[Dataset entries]
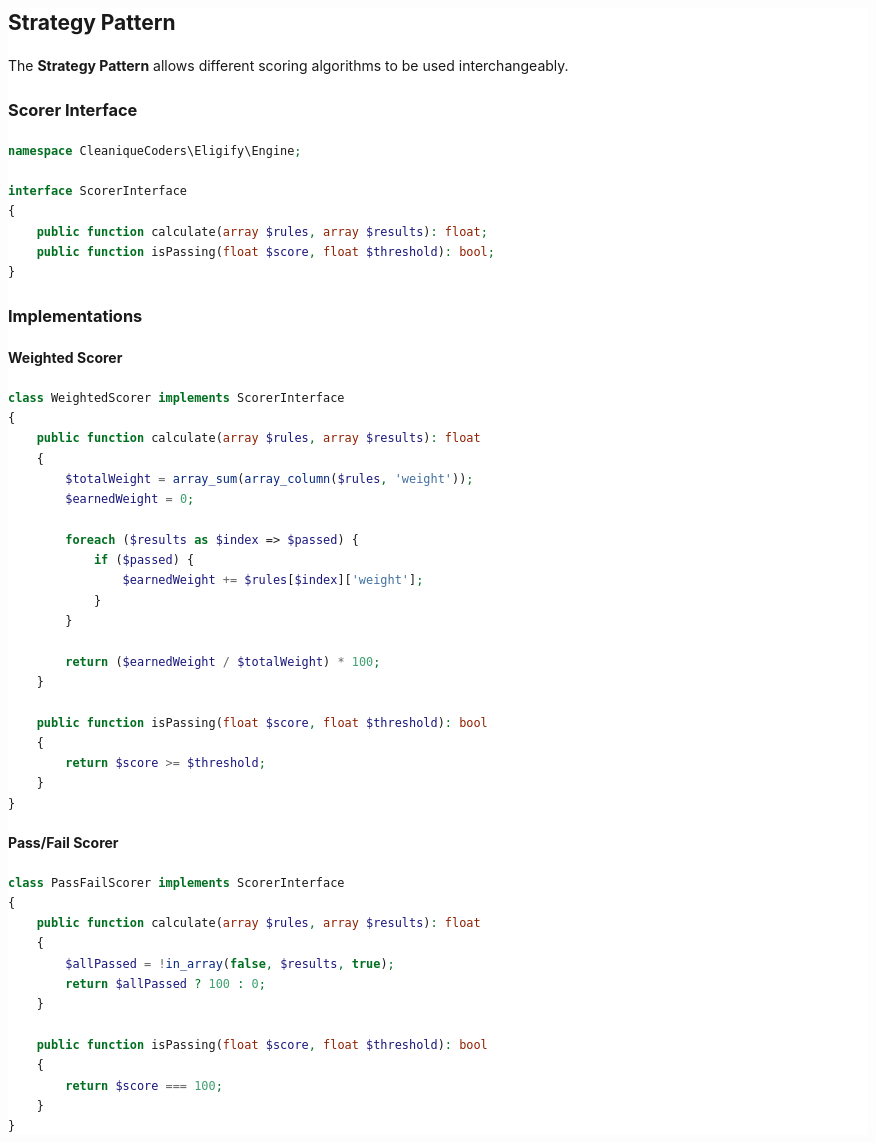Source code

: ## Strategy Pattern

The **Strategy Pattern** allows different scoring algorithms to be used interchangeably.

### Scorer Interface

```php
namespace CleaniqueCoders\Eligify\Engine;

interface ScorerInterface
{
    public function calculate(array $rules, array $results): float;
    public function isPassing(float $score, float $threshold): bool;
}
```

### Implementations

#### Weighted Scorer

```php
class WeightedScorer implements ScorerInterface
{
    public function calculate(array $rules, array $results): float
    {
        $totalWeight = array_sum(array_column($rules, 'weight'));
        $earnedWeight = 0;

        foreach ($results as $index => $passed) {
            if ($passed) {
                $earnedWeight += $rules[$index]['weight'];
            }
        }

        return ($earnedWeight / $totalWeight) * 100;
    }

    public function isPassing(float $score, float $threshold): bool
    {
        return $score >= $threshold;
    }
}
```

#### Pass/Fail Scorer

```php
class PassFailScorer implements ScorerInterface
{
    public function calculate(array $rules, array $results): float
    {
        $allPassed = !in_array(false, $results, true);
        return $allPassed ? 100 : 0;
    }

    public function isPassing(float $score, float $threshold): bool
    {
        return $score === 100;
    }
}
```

▶ **ACTION ITEM**
Copy each line above that contains the string "class".

▶ **REPLY TO THE EXERCISE**
class WeightedScorer implements ScorerInterface
class PassFailScorer implements ScorerInterface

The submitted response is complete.